The Yu Yunicorn features a 13-megapixel Omnivision PureCel OV13853 rear camera with dual-LED flash, f/2.2 aperture lens, and 1080p recording capabilities. I went around with the device to click pictures in the bright daylight, although the pictures look fine but when you zoom in a little, you would see that the sharpness level is not good. This could be accompanied by a lack of contrast as well. The camera app works fine, but there is nothing over the top about it too. The front camera is also mediocre except for a few features such as Picture in Picture, but even that starts to bore after a few clicks.
For those who want a good camera smartphone under 15k category, Yu Yunicorn might not impress you.
Here are the camera samples:
Battery performance is where the Yunicorn comes up as a winner. The device has an extremely powerful battery backup. With 4000mAh of power, the battery does a swell job. It lasted for 1.5 days on a single charge and extensive usage. I used all the apps and functions on the smartphone, which also included navigation of 40 minutes. The Yu Yunicorn lasts longer than the Redmi Note 3.
Display, UI “Android on Steroids”, and Design
The 5.5-inch display of the Yunicorn is fairly decent and performs fine under the sunlight. The viewing angles are also fine and I don’t see any glitch in the display segment. Watching videos on the device is fine and the resolution and brightness do not disappoint.
Sadly, steroids could not boost the UI performance for Yunicorn. There is nothing groundbreaking about the new “Android on Steroids” UI that comes with the Yunicorn. There is a vertically scrolling app drawer, but that might not appeal to everyone. It took me some time to adjust with the app drawer as it pops up a new outlook, which in turn made me feel detached from the Home screen.
There are some cool features that were showcased at the Yunicorn’s launch, dubbed as “AroundYu”. When a user swipe to the extreme left on the home screen, he/she comes across the much-touted service. To simplify, the AroundYu, a mashup of various services such as Hotel, Restaurant recommendations, checking train PNR, booking cabs and other services. The service sums up all the services at one place so that the user wouldn’t need to open individual apps. The interface of AndroidYu is clean and it is a helpful feature on Yunicorn. Having said that, I believe YU could have done a better job in terms of performance of the service. Hoping that an update would fix some of the issues.
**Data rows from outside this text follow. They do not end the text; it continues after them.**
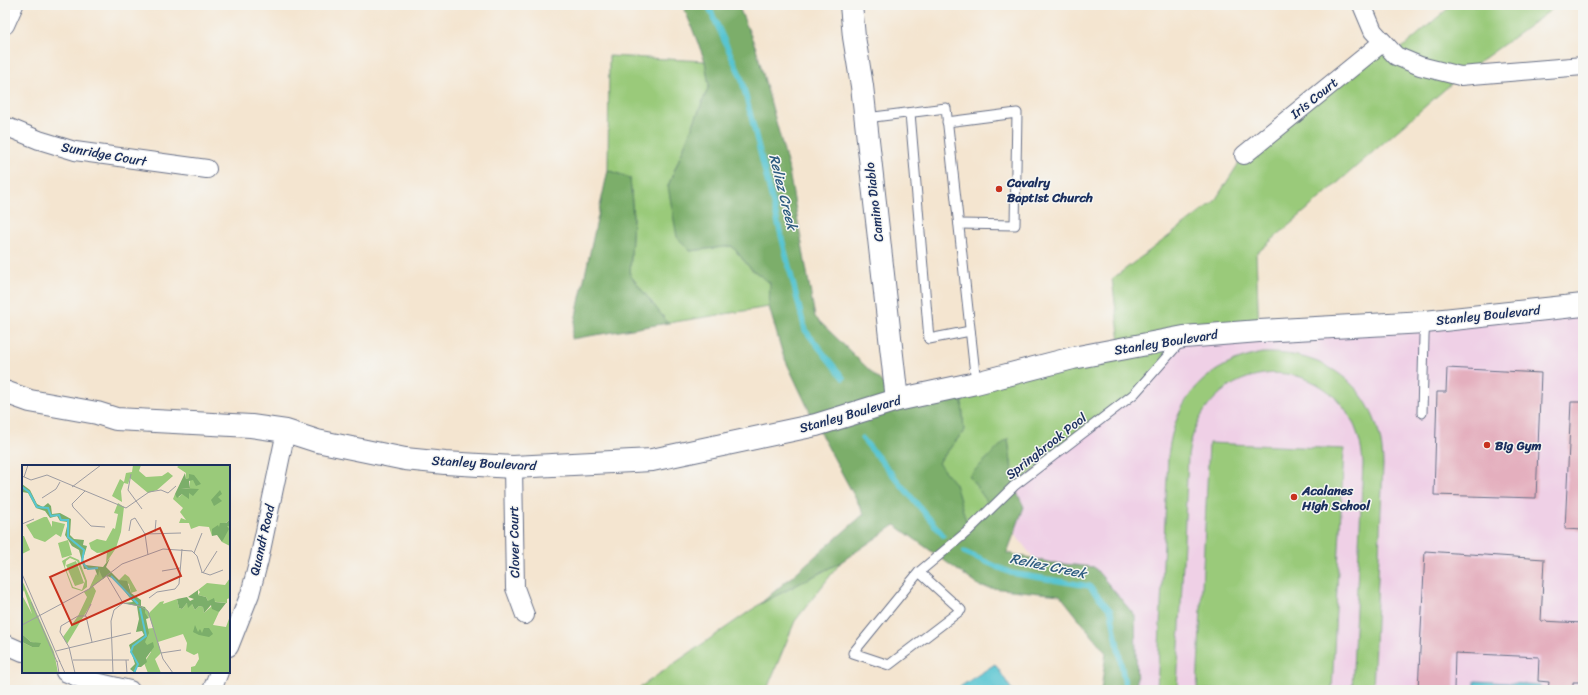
<svg xmlns="http://www.w3.org/2000/svg" width="1588" height="695" font-family="Sriracha,sans-serif">
<rect width="100%" height="100%" fill="#f6f6f2"/>
<filter id="ink" filterUnits="userSpaceOnUse"><feTurbulence type="fractalNoise" baseFrequency=".025" numOctaves="2"/><feDisplacementMap in="SourceGraphic" scale="8" xChannelSelector="R" yChannelSelector="G"/><feConvolveMatrix kernelMatrix="1 2 1 2 8 2 1 2 1" color-interpolation-filters="sRGB"/></filter>
<filter id="wash" filterUnits="userSpaceOnUse"><feTurbulence type="fractalNoise" baseFrequency=".012" numOctaves="4" result="noise"/><feDisplacementMap in="SourceGraphic" scale="16" xChannelSelector="R" yChannelSelector="G"/><feGaussianBlur stdDeviation="0.9" result="paint"/><feColorMatrix in="noise" values="0 0 0 0 0 0 0 0 0 0 0 0 0 0 0 0 0 1.4 0 .05"/><feComposite in="paint" operator="in"/></filter>
<g filter="url(#wash)">
<rect width="100%" height="100%" fill="#f4e5d0"/>
<path fill="#efd0e6" d="M 1583,305 L 1583,690 L 1105,690 L 1106,653 L 995,508 L 1184,337 Z"/>
<g fill="#9aca7a" stroke="#5a7c6c">
<path d="M 1452,5 L 1558,5 L 1460,76 L 1256,254 L 1259,331 L 1184,337 L 1134,394 L 1014,486 L 1008,438 L 991,507 L 968,528 L 938,463 L 964,431 L 961,386 L 1121,349 L 1112,279 L 1214,202 L 1244,155 L 1383,42 L 1395,54 Z"/>
<path d="M 609,56 L 705,61 L 709,86 L 668,186 L 690,251 L 732,246 L 750,268 L 771,283 L 769,307 L 668,323 L 630,275 L 633,217 L 630,178 L 608,170 Z"/>
<path d="M 1263,353 C 1334,351 1382,395 1383,465 L 1373,690 L 1352,690 L 1363,464 C 1357,348 1204,341 1188,456 L 1177,690 L 1157,690 L 1168,456 C 1175,397 1206,364 1263,353 Z"/>
<path d="M 1209,443 L 1344,449 L 1332,690 L 1197,690 Z"/>
<path d="M 841,562 L 795,621 L 767,689 L 770,690 L 636,690 L 760,604 Z"/>
</g>
<g fill="#7bae6a" stroke="#4b6e64">
<path d="M 683,5 L 738,5 L 756,48 L 788,166 L 815,317 L 897,397 L 961,386 L 964,431 L 938,463 L 955,484 L 968,527 L 988,503 L 969,476 L 1008,438 L 1014,486 L 1024,507 L 1007,553 L 1053,563 L 1094,567 L 1135,616 L 1137,690 L 1101,690 L 1106,653 L 1060,595 L 981,587 L 895,525 L 841,562 L 760,604 L 864,514 L 816,425 L 783,355 L 769,307 L 770,283 L 750,268 L 732,246 L 690,251 L 677,237 L 668,186 L 709,86 L 705,61 Z"/>
<path d="M 608,170 L 630,178 L 633,217 L 630,275 L 668,323 L 571,339 Z"/>
</g>
<g fill="#59c5d1" stroke="#3a7a98">
<path d="M 995,664 L 1012,690 L 955,690 Z"/>
<path d="M 1475,681 L 1540,685 L 1540,690 L 1475,690 Z"/>
</g>
<g fill="none" stroke-linecap="round" stroke-linejoin="round">
<g stroke="#59c5d1" stroke-width="5.5">
<path d="M 708,5 L 741,77 L 805,330 L 843,378"/>
<path d="M 862,438 L 943,535"/>
<path d="M 964,552 L 1011,573 L 1089,586 L 1111,611 L 1126,690"/>
</g>
</g>
<g id="blocks">
<g fill="#e4afbe">
<path d="M 1447,368 L 1541,373 L 1536,498 L 1434,495 L 1437,392 L 1446,392 Z"/>
<path d="M 1571,402 L 1583,402 L 1583,530 L 1565,529 Z"/>
<path d="M 1425,551 L 1544,559 L 1541,621 L 1583,623 L 1580,682 L 1573,682 L 1573,690 L 1548,690 L 1549,682 L 1538,681 L 1539,657 L 1455,653 L 1454,690 L 1418,690 Z"/>
</g>
</g>
</g>
<g filter="url(#ink)">
<use href="#blocks" fill-opacity="0" stroke="#676f86" stroke-width="1"/>
<g fill="none" stroke-linecap="round" stroke-linejoin="round">
<g stroke="#676f86" stroke-width="11">
<g id="service">
<path d="M 910,113 L 929,339 L 970,331"/>
<path d="M 866,118 L 946,108 L 976,383"/>
<path d="M 947,122 L 1017,113 L 1015,225 L 959,224"/>
<path d="M 1422,413 L 1424,337 L 1425,322"/>
<path d="M 919,572 L 961,610 L 889,665 L 853,653 L 919,572 L 968,531 L 1014,486 L 1134,394 L 1181,341"/>
</g>
</g>
<g stroke="#676f86" stroke-width="20">
<g id="minor">
<path d="M 1362,5 L 1373,31 L 1396,56 L 1420,66 L 1460,76 L 1583,66"/>
<path d="M 5,25 L 14,5"/>
<path d="M 5,126 L 39,140 L 75,151 L 207,169"/>
<path d="M 1244,155 L 1383,42"/>
<path d="M 513,467 L 515,588 L 525,615"/>
<path d="M 5,644 L 23,652"/>
<path d="M 229,647 L 250,594 L 259,560 L 286,431"/>
<path d="M 65,672 L 79,678 L 130,690"/>
<path d="M 212,690 L 219,672"/>
</g>
</g>
<g stroke="#676f86" stroke-width="24">
<g id="tertiary">
<path d="M 851,5 L 854,37 L 862,86 L 897,400"/>
<path d="M 5,392 L 30,401 L 97,413 L 116,419 L 251,426 L 286,431 L 317,441 L 405,459 L 445,463 L 513,467 L 652,460 L 816,425 L 897,400 L 976,383 L 1073,358 L 1184,337 L 1259,331 L 1425,322 L 1583,305"/>
</g>
</g>
<use href="#service" stroke="#fff" stroke-width="9"/>
<use href="#minor" stroke="#fff" stroke-width="18"/>
<use href="#tertiary" stroke="#fff" stroke-width="22"/>
</g>
</g>
<g fill="#c8321e" stroke="#f6f6f2" stroke-width="1.5">
<circle cx="999" cy="189" r="4"/>
<circle cx="1487" cy="445" r="4"/>
<circle cx="1294" cy="497" r="4"/>
</g>
<g text-anchor="middle" dominant-baseline="central" stroke-width="3" stroke-linejoin="round" paint-order="stroke">
<g font-size="13" fill="#1b2f5e" stroke="#f6f6f2">
<text transform="translate(1314 98) rotate(-39)">Iris Court</text>
<text transform="translate(104 154) rotate(10)">Sunridge Court</text>
<text transform="translate(874 202) rotate(-97)">Camino Diablo</text>
<text transform="translate(1488 315) rotate(-6)">Stanley Boulevard</text>
<text transform="translate(1166 342) rotate(-9)">Stanley Boulevard</text>
<text transform="translate(850 414) rotate(-16)">Stanley Boulevard</text>
<text transform="translate(1046 446) rotate(-38)">Springbrook Pool</text>
<text transform="translate(484 463) rotate(3)">Stanley Boulevard</text>
<text transform="translate(262 540) rotate(-77)">Quandt Road</text>
<text transform="translate(514 542) rotate(-91)">Clover Court</text>
</g>
<g font-size="13" font-weight="bold" fill="#1b2f5e" stroke="#f6f6f2" text-anchor="start">
<text x="1007" y="182">Cavalry<tspan x="1007" dy="15">Baptist Church</tspan></text>
<text x="1495" y="445">Big Gym</text>
<text x="1302" y="490">Acalanes<tspan x="1302" dy="15">High School</tspan></text>
</g>
<g font-size="14" font-style="italic" fill="#2e5c80" stroke="#f6f6f2">
<text transform="translate(783 192) rotate(76)">Reliez Creek</text>
<text transform="translate(1048 566) rotate(12)">Reliez Creek</text>
</g>
</g>
<g transform="translate(22 465)">
<rect width="208" height="208" fill="#f4e5d0"/>
<path d="M 111,0 L 119,0 L 117,6 L 124,12 L 140,11 L 146,7 L 151,11 L 135,25 L 126,28 L 108,13 L 106,19 L 102,18 L 99,26 L 100,37 L 90,31 L 98,14 L 102,17 L 104,8 L 110,7 ZM 158,0 L 208,0 L 208,54 L 197,64 L 190,64 L 190,71 L 187,62 L 177,61 L 169,64 L 167,58 L 157,58 L 159,53 L 164,55 L 158,47 L 161,43 L 151,34 L 153,29 L 157,32 L 160,29 L 167,30 L 164,24 L 159,25 L 168,23 L 168,13 L 164,14 L 164,8 L 155,2 ZM 96,38 L 102,42 L 99,67 L 94,83 L 84,98 L 85,87 L 75,88 L 69,84 L 67,78 L 75,74 L 84,76 L 91,63 L 93,64 L 96,49 L 92,48 ZM 22,52 L 25,52 L 30,62 L 30,56 L 43,59 L 39,72 L 34,69 L 23,77 L 12,73 L 4,60 ZM 205,61 L 208,61 L 208,81 L 200,77 ZM 0,71 L 2,71 L 8,85 L 0,89 ZM 46,75 L 50,90 L 40,93 L 36,78 ZM 48,91 L 57,95 L 65,116 L 65,122 L 60,126 L 50,123 L 40,96 ZM 48,93 L 55,96 L 63,116 L 60,125 L 51,122 L 43,102 L 44,96 ZM 54,96 L 62,118 L 53,121 L 44,100 ZM 76,104 L 80,108 L 81,114 L 71,121 L 74,126 L 69,139 L 45,179 L 41,172 L 56,151 L 65,132 L 62,127 L 67,124 L 74,109 L 76,111 ZM 103,109 L 107,112 L 115,126 L 109,128 L 107,119 L 97,115 ZM 208,113 L 208,133 L 205,134 L 205,138 L 186,136 L 184,132 L 176,130 L 178,127 L 176,125 L 185,118 L 203,120 ZM 0,115 L 32,187 L 36,208 L 0,208 L 0,177 L 10,182 L 18,179 L 9,177 L 0,169 L 0,130 L 10,149 L 2,125 L 0,129 ZM 155,134 L 157,143 L 160,144 L 165,138 L 170,139 L 173,145 L 177,141 L 181,142 L 182,148 L 191,140 L 197,147 L 191,160 L 204,162 L 208,151 L 208,208 L 169,208 L 169,202 L 173,201 L 177,194 L 176,188 L 172,190 L 164,186 L 165,178 L 161,169 L 136,177 L 139,188 L 133,194 L 139,208 L 126,208 L 122,198 L 129,187 L 122,177 L 124,164 L 131,163 L 128,153 L 122,148 L 123,142 L 127,148 L 138,137 L 142,136 L 141,139 Z" fill="#9aca7a" fill-rule="evenodd"/>
<path d="M 163,8 L 164,14 L 167,13 L 167,9 L 172,10 L 179,19 L 174,21 L 171,15 L 167,16 L 168,23 L 159,23 L 177,24 L 171,31 L 167,28 L 167,34 L 160,29 L 155,33 L 153,29 ZM 0,19 L 8,25 L 15,39 L 21,42 L 26,38 L 29,41 L 30,49 L 38,48 L 49,54 L 48,70 L 52,74 L 62,75 L 61,80 L 65,81 L 61,94 L 63,100 L 81,102 L 88,93 L 84,102 L 97,115 L 105,116 L 109,128 L 119,135 L 119,141 L 123,142 L 123,148 L 127,153 L 124,154 L 127,168 L 123,177 L 125,180 L 131,177 L 132,182 L 124,193 L 125,197 L 119,202 L 115,202 L 113,208 L 108,204 L 113,199 L 107,180 L 122,170 L 120,166 L 114,167 L 117,154 L 115,141 L 101,138 L 111,137 L 93,114 L 85,111 L 81,114 L 77,105 L 76,112 L 73,104 L 62,104 L 57,85 L 50,81 L 43,70 L 46,57 L 38,56 L 35,51 L 28,53 L 23,46 L 14,43 L 6,28 L 0,27 ZM 198,25 L 200,29 L 196,32 L 200,36 L 192,41 L 189,35 ZM 208,54 L 208,61 L 205,61 L 207,64 L 200,77 L 195,70 L 190,71 L 190,64 L 196,60 L 197,62 L 198,58 L 204,58 ZM 176,125 L 176,130 L 184,132 L 186,136 L 192,133 L 193,137 L 204,138 L 197,147 L 190,144 L 189,140 L 182,148 L 181,142 L 177,141 L 173,145 L 170,139 L 166,143 L 165,138 L 160,144 L 157,143 L 155,134 L 165,132 L 168,136 L 172,134 L 166,132 ZM 173,160 L 176,167 L 178,164 L 180,168 L 182,163 L 187,163 L 191,169 L 187,172 L 177,170 L 171,167 ZM 0,169 L 9,177 L 19,178 L 17,182 L 10,182 L 0,177 Z" fill="#7bae6a"/>
<path fill="none" stroke="#59c5d1" stroke-width="2" d="M 0,22 L 7,27 L 15,42 L 26,43 L 29,51 L 37,50 L 39,55 L 46,55 L 46,72 L 62,85 L 60,97 L 66,104 L 76,103M 89,111 L 116,139M 112,208 L 116,199 L 109,187 L 111,181 L 124,171 L 118,143"/>
<path fill="none" stroke="#9d9ca2" stroke-width="1" d="M 109,9 L 106,25 L 120,44M 0,11 L 9,15 L 25,10 L 104,43 L 127,27 L 139,25 L 146,28 L 154,21M 2,12 L 6,0M 50,22 L 79,0M 63,26 L 50,39 L 51,42 L 69,61 L 83,62M 20,33 L 34,24 L 38,17M 0,59 L 12,54M 107,66 L 109,55 L 113,53 L 123,69 L 126,90M 133,67 L 134,55M 123,69 L 159,68M 172,88 L 180,68M 140,106 L 158,103M 179,107 L 188,110 L 201,105M 181,108 L 195,86M 0,109 L 38,197M 85,111 L 101,138 L 118,141 L 126,146 L 141,194 L 151,208M 127,133 L 135,127 L 153,124 L 157,119 L 160,84M 9,137 L 35,197M 63,151 L 69,139M 0,160 L 67,124 L 100,99 L 141,84 L 170,86 L 175,91 L 180,107M 34,186 L 109,168M 139,188 L 159,185M 37,195 L 43,208M 51,195 L 107,195M 104,195 L 105,208M 35,196 L 37,208M 53,208 L 47,182 L 38,167 L 39,161 L 56,151 L 64,151 L 70,177M 91,208 L 89,156 L 92,145 L 101,138"/>
<path fill="#c8321e" fill-opacity="0.15" stroke="#c8321e" stroke-width="2" d="M 138,63 L 159,111 L 50,160 L 28,112 Z"/>
<rect width="208" height="208" fill="none" stroke="#1b2f5e" stroke-width="2"/>
</g>
<rect width="1588" height="695" fill="none" stroke="#f6f6f2" stroke-width="20"/>
</svg>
Coming on to the design, as I mentioned in the beginning of this review, the device has got uncanny resemblance with the Meizu m3 Note. Right from the placement of fingerprint scanner (embedded into the home button) to camera sensor on the rear. Past that, the device looks perfectly fine to use and hold. The brushed metal finish gives a good feel to the Yunicorn. Weighing at 172 grams, the Yunicorn is not the lightest one in its segment but it is fine.
I don’t want to go too harsh on the Yu Yunicorn, but the device failed to impress me or wow me at any point. Except for its battery performance, there was nothing else that is great, can be called ‘fine’ though. Considering its rivals, the Moto G4 Plus, LeEco Le 2, and the Redmi Note 3, I hoped that Yu had a better plan. For the ones, who are looking for a great performing device under an affordable price tag, the Yu Yunicorn might not be the best. However, for the ones looking for a decently performing device then you can very well go for it.